▶ **What you will do**
Print the complete set of entries exactly.

§ §

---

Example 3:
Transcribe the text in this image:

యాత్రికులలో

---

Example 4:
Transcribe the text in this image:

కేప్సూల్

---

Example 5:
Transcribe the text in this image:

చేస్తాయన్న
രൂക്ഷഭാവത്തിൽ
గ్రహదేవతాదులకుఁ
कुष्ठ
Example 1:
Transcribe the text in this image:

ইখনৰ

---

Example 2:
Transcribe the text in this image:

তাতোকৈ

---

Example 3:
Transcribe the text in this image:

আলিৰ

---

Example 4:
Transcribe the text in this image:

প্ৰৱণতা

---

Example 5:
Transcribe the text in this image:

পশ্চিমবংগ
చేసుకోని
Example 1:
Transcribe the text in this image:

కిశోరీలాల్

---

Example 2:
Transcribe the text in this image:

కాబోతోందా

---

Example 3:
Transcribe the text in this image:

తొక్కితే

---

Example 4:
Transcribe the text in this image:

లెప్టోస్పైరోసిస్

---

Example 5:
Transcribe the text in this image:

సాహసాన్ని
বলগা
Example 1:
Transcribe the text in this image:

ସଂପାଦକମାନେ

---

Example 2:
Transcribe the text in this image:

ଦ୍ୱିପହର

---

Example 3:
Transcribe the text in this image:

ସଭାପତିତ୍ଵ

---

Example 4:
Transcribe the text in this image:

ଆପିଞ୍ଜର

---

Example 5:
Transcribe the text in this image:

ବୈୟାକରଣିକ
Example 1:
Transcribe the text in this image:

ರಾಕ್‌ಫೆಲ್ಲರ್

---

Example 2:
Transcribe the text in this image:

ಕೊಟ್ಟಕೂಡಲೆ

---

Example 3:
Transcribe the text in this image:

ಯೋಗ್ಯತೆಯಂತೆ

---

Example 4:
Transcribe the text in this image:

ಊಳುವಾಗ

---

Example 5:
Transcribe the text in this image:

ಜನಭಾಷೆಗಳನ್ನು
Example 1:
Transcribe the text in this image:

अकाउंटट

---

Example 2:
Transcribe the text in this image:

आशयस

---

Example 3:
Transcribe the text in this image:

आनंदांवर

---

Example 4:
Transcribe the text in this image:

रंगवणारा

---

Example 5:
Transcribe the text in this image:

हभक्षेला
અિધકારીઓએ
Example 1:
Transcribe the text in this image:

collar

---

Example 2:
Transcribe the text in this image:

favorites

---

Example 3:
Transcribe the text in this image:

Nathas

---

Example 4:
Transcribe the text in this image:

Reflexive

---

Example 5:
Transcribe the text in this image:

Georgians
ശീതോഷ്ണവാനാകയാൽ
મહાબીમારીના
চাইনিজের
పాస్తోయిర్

§ §

▶ **Problem solution**
---

Example 3:
Transcribe the text in this image:

యాత్రికులలో

---

Example 4:
Transcribe the text in this image:

కేప్సూల్

---

Example 5:
Transcribe the text in this image:

చేస్తాయన్న
രൂക്ഷഭാവത്തിൽ
గ్రహదేవతాదులకుఁ
कुष्ठ
Example 1:
Transcribe the text in this image:

ইখনৰ

---

Example 2:
Transcribe the text in this image:

তাতোকৈ

---

Example 3:
Transcribe the text in this image:

আলিৰ

---

Example 4:
Transcribe the text in this image:

প্ৰৱণতা

---

Example 5:
Transcribe the text in this image:

পশ্চিমবংগ
చేసుకోని
Example 1:
Transcribe the text in this image:

కిశోరీలాల్

---

Example 2:
Transcribe the text in this image:

కాబోతోందా

---

Example 3:
Transcribe the text in this image:

తొక్కితే

---

Example 4:
Transcribe the text in this image:

లెప్టోస్పైరోసిస్

---

Example 5:
Transcribe the text in this image:

సాహసాన్ని
বলগা
Example 1:
Transcribe the text in this image:

ସଂପାଦକମାନେ

---

Example 2:
Transcribe the text in this image:

ଦ୍ୱିପହର

---

Example 3:
Transcribe the text in this image:

ସଭାପତିତ୍ଵ

---

Example 4:
Transcribe the text in this image:

ଆପିଞ୍ଜର

---

Example 5:
Transcribe the text in this image:

ବୈୟାକରଣିକ
Example 1:
Transcribe the text in this image:

ರಾಕ್‌ಫೆಲ್ಲರ್

---

Example 2:
Transcribe the text in this image:

ಕೊಟ್ಟಕೂಡಲೆ

---

Example 3:
Transcribe the text in this image:

ಯೋಗ್ಯತೆಯಂತೆ

---

Example 4:
Transcribe the text in this image:

ಊಳುವಾಗ

---

Example 5:
Transcribe the text in this image:

ಜನಭಾಷೆಗಳನ್ನು
Example 1:
Transcribe the text in this image:

अकाउंटट

---

Example 2:
Transcribe the text in this image:

आशयस

---

Example 3:
Transcribe the text in this image:

आनंदांवर

---

Example 4:
Transcribe the text in this image:

रंगवणारा

---

Example 5:
Transcribe the text in this image:

हभक्षेला
અિધકારીઓએ
Example 1:
Transcribe the text in this image:

collar

---

Example 2:
Transcribe the text in this image:

favorites

---

Example 3:
Transcribe the text in this image:

Nathas

---

Example 4:
Transcribe the text in this image:

Reflexive

---

Example 5:
Transcribe the text in this image:

Georgians
ശീതോഷ്ണവാനാകയാൽ
મહાબીમારીના
চাইনিজের
పాస్తోయిర్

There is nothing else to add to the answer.